_Entries provided_
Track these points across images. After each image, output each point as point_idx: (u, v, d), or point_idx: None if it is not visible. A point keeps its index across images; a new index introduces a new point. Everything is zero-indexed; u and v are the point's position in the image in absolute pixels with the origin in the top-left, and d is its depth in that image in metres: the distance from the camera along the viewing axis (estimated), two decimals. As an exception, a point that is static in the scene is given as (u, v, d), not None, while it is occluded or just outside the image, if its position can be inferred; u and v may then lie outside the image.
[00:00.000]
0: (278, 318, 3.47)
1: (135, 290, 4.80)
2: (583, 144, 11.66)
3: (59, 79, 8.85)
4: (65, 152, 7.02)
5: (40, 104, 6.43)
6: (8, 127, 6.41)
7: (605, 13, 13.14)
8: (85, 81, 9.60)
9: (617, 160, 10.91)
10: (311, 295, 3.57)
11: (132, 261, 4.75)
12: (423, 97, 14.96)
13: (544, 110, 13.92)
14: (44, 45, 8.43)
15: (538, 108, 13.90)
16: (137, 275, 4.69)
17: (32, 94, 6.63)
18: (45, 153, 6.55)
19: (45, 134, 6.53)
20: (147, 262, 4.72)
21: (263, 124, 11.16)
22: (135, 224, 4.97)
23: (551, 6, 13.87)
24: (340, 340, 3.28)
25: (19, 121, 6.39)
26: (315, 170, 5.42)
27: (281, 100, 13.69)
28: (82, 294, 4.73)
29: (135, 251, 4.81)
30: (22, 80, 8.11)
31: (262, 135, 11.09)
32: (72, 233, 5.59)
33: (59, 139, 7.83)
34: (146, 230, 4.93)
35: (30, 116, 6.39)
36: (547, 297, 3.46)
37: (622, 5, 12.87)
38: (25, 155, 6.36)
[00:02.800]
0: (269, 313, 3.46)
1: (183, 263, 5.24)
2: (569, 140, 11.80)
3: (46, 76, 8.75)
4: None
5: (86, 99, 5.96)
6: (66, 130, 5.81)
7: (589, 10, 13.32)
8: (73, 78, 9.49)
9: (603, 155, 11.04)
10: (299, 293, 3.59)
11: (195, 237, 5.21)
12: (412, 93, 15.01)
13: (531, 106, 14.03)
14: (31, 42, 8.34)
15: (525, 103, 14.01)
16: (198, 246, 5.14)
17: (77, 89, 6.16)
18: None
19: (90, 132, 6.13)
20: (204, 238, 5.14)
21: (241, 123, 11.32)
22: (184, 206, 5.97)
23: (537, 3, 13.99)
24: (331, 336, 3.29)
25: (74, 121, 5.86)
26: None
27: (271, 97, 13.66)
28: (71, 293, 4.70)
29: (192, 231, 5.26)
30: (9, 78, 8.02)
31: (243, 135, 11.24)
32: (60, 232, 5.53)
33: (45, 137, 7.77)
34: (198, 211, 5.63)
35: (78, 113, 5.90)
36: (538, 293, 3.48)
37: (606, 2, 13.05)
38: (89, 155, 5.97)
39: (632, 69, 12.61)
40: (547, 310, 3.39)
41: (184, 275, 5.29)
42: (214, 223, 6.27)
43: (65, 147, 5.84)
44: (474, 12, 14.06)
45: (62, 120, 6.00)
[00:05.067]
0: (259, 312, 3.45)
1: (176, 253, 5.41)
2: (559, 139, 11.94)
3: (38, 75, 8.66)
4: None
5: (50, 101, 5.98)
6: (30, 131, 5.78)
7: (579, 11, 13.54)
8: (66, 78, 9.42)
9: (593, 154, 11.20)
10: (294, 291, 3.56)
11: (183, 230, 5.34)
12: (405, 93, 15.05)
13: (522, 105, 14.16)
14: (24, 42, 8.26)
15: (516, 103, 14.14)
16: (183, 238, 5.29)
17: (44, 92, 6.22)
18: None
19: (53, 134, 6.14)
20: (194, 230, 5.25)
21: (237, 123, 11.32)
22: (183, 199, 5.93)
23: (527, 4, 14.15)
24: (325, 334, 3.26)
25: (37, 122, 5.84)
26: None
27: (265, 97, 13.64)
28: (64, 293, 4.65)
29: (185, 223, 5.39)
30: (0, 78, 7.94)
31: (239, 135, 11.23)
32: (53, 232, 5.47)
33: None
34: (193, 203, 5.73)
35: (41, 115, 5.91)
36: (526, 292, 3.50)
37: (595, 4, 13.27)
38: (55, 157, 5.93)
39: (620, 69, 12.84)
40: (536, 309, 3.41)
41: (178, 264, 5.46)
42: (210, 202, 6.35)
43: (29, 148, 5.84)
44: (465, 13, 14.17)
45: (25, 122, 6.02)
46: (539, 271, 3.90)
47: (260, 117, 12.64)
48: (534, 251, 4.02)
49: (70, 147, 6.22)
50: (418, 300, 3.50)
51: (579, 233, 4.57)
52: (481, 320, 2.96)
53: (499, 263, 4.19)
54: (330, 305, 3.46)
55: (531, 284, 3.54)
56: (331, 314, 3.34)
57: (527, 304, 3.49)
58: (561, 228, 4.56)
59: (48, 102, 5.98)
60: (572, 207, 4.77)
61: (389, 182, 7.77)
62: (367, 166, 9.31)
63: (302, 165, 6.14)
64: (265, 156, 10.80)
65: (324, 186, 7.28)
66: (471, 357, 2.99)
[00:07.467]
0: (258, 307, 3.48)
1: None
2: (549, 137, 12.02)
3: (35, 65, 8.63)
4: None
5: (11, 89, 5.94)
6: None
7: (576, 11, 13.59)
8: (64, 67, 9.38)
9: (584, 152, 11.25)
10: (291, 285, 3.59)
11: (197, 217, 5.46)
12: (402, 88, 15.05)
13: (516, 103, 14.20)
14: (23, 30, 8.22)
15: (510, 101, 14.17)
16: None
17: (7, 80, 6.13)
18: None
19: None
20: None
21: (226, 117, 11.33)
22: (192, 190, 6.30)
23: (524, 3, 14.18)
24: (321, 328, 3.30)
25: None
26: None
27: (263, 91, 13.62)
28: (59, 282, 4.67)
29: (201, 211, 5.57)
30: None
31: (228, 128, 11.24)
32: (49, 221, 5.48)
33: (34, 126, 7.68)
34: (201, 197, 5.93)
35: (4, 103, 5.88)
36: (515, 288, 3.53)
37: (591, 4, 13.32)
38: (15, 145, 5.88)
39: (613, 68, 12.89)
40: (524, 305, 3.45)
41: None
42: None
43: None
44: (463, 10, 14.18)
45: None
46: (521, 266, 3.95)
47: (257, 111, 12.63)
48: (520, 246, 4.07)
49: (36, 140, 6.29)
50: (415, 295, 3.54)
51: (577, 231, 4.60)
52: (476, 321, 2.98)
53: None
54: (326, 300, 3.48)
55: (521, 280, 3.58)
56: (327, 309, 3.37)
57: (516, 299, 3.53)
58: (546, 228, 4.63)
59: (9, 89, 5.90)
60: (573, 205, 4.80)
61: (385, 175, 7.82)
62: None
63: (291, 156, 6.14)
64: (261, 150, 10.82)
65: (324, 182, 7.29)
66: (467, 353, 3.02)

_Required work_
Above are the lines; repeat exactly the ones from the line containing "7: (605, 13, 13.14)" down to the line containing "36: (547, 297, 3.46)", both inclusive.

_Result for this task_
7: (605, 13, 13.14)
8: (85, 81, 9.60)
9: (617, 160, 10.91)
10: (311, 295, 3.57)
11: (132, 261, 4.75)
12: (423, 97, 14.96)
13: (544, 110, 13.92)
14: (44, 45, 8.43)
15: (538, 108, 13.90)
16: (137, 275, 4.69)
17: (32, 94, 6.63)
18: (45, 153, 6.55)
19: (45, 134, 6.53)
20: (147, 262, 4.72)
21: (263, 124, 11.16)
22: (135, 224, 4.97)
23: (551, 6, 13.87)
24: (340, 340, 3.28)
25: (19, 121, 6.39)
26: (315, 170, 5.42)
27: (281, 100, 13.69)
28: (82, 294, 4.73)
29: (135, 251, 4.81)
30: (22, 80, 8.11)
31: (262, 135, 11.09)
32: (72, 233, 5.59)
33: (59, 139, 7.83)
34: (146, 230, 4.93)
35: (30, 116, 6.39)
36: (547, 297, 3.46)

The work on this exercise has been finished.